Cette initiative intervient dans un contexte chargé, mêlant enjeux sportifs et stratégies politiques. Elle coïncide avec les célébrations du 250e anniversaire des États-Unis, une occasion pour Trump de marquer les esprits en mêlant divertissement et démonstration de virilité, deux éléments chers à son image publique. Mais au-delà du show, le geste soulève des questions cruciales sur l’usage des symboles étatiques pour promouvoir des intérêts privés, dans un milieu sportif déjà fortement scruté pour son influence médiatique et économique.
Une arène de MMA au cœur de la Maison-Blanche : spectacle ou manœuvre politique ?
La construction d’une cage de MMA sur le parvis de la Maison-Blanche est la matérialisation d’une vision assez singulière. Le 14 juin, jour du Drapeau américain et anniversaire de Trump, devrait se tenir une série de combats destinés à être le clou d’une série de festivités patriotiques.
Pour remplir les 4 000 places, le Pentagone a mobilisé des soldats répondant à des critères physiques précis, notamment un tour de taille limité – un choix dénoncé comme discriminatoire par certains, même au sein des cercles pro-Trump. Ces derniers devront se présenter en uniforme de cérémonie, un mélange d’apparat militaire et de spectacle sportif qui interroge sur la dimension institutionnelle de l’événement.
Joe Rogan critique la sécurité et l’organisation
Fait notable, Joe Rogan, ancien champion de MMA et voix influente dans cet univers, a vivement critiqué l’événement. Dans son podcast, il a qualifié cette organisation en plein air de « cauchemar logistique et sécuritaire », mettant en doute la pertinence d’un combat de ce type hors d’un environnement strictement contrôlé. Rogan, pourtant proche idéologiquement de Trump, a ainsi mis le doigt sur des enjeux cruciaux de sécurité qui ne peuvent être négligés dans le cadre d’un spectacle public mêlant politique et sport.

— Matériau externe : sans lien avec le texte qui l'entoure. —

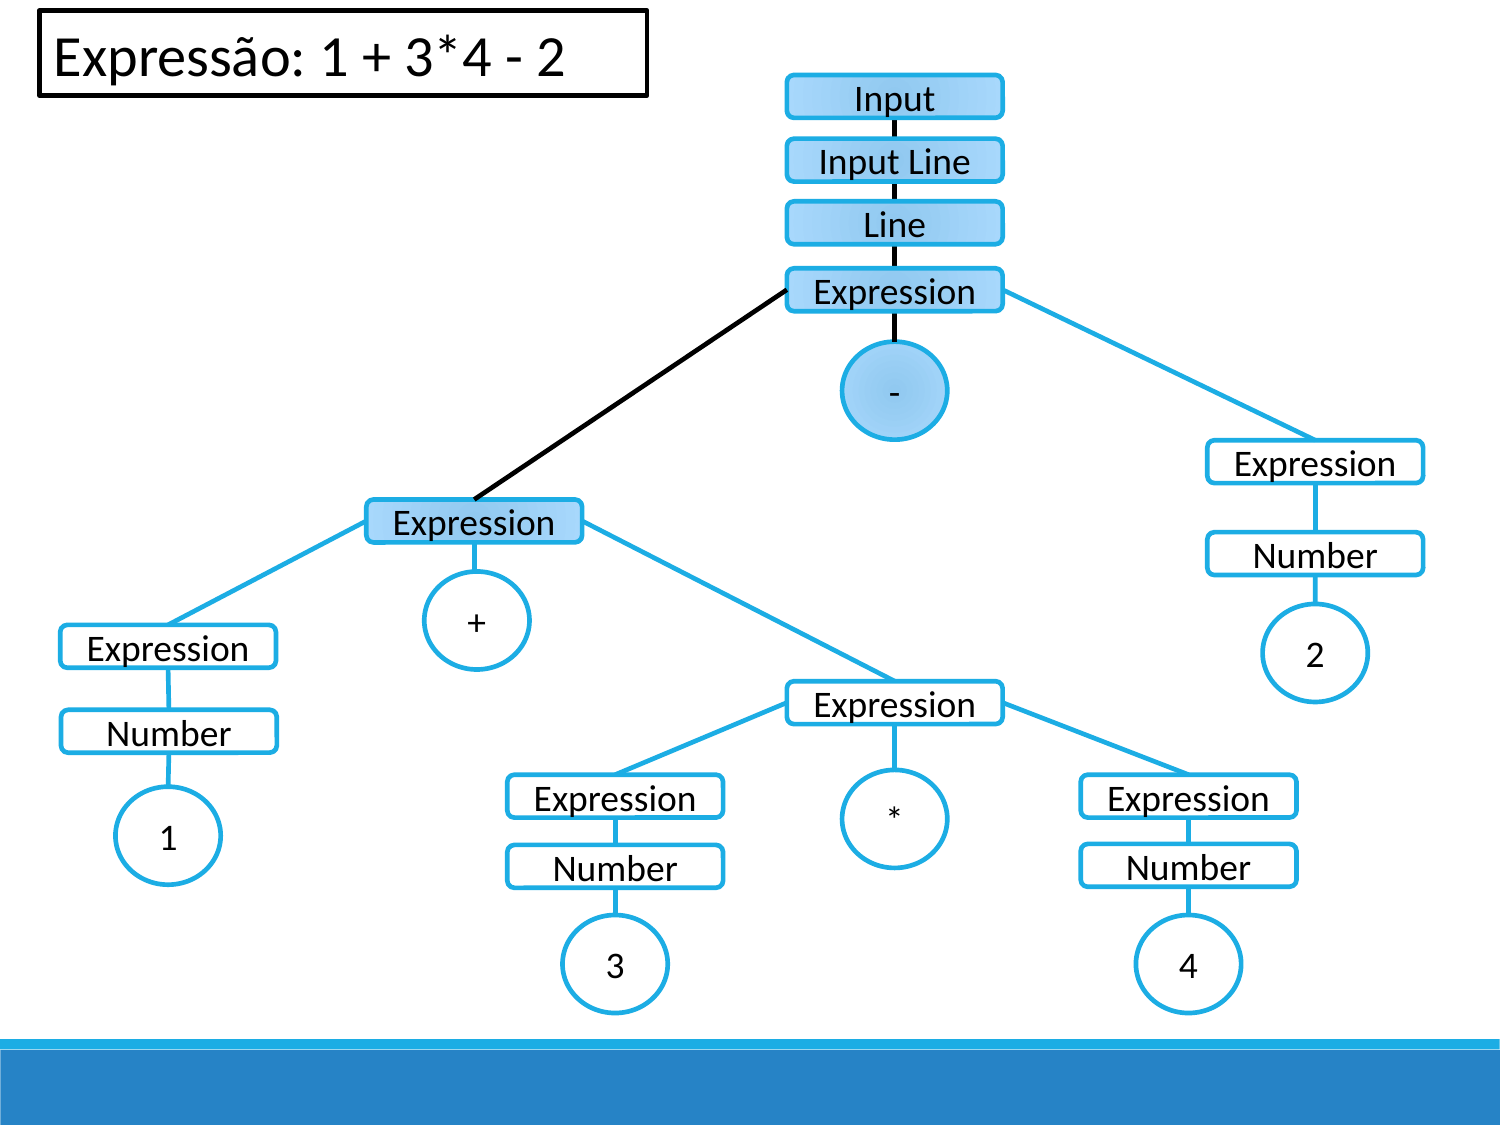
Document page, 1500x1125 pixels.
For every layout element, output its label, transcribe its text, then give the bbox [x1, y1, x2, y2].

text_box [615, 843, 622, 849]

Un conflit d’intérêts dénoncé à cause des investissements de Trump
Le cœur du scandale se trouve dans l’investissement récent de Donald Trump dans TKO Group Holdings, la société mère de l’UFC, à hauteur de plusieurs dizaines de milliers de dollars. Cette information révélée par le Huffington Post aggrave la controverse en mettant en lumière un conflit d’intérêts majeur. Trump utilise la vitrine de la Maison-Blanche pour promouvoir un spectacle qui bénéficie directement à une entreprise dans laquelle il est actionnaire.

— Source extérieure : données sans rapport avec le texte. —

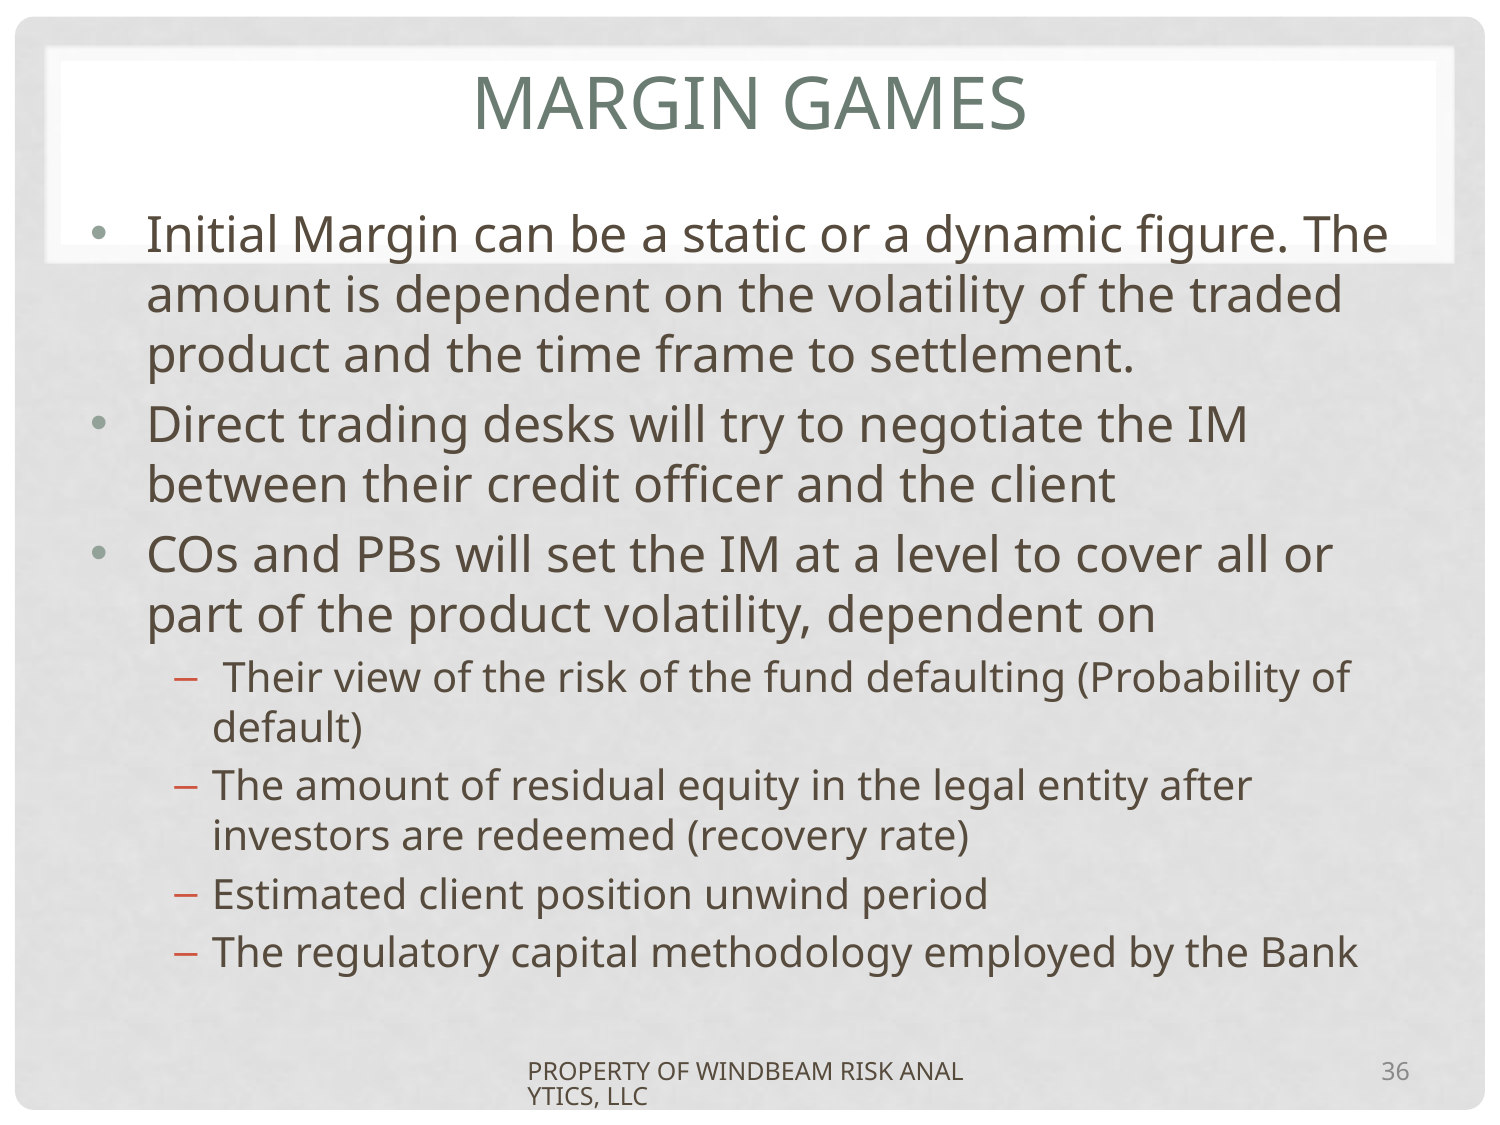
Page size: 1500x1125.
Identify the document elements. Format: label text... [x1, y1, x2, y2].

list Initial Margin can be a static or a dynamic figure. The amount is dependent on the volatility of the traded product and the time frame to settlement. Direct trading desks will try to negotiate the IM between their credit officer and the client COs and PBs will set the IM at a level to cover all or part of the product volatility, dependent on Their view of the risk of the fund defaulting (Probability of default) The amount of residual equity in the legal entity after investors are redeemed (recovery rate) Estimated client position unwind period The regulatory capital methodology employed by the Bank [75, 194, 1425, 1085]
footer PROPERTY OF WINDBEAM RISK ANALYTICS, LLC [512, 1042, 988, 1103]
title Margin Games [75, 45, 1425, 156]
slide_number 36 [1074, 1042, 1425, 1103]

Pour Jordan Libowitz de l’association Citizens for Responsibility and Ethics in Washington, ce cas figure parmi les « pires conflits d’intérêts imaginables ». Il souligne que ces pratiques portent atteinte à la confiance dans les institutions et questionnent la séparation entre présentiel politique et enjeux financiers privés.
Un modèle répété depuis le retour au pouvoir
Ce n’est pas un cas isolé : depuis son retour au bureau Ovale en 2025, Donald Trump a multiplié les achats d’actions dans des secteurs touchés par ses décisions politiques, Nvidia étant un exemple notable. Ces manœuvres renforcent une perception d’instrumentalisation du pouvoir pour une augmentation personnelle du patrimoine, brouillant les frontières entre influence, politique et sport.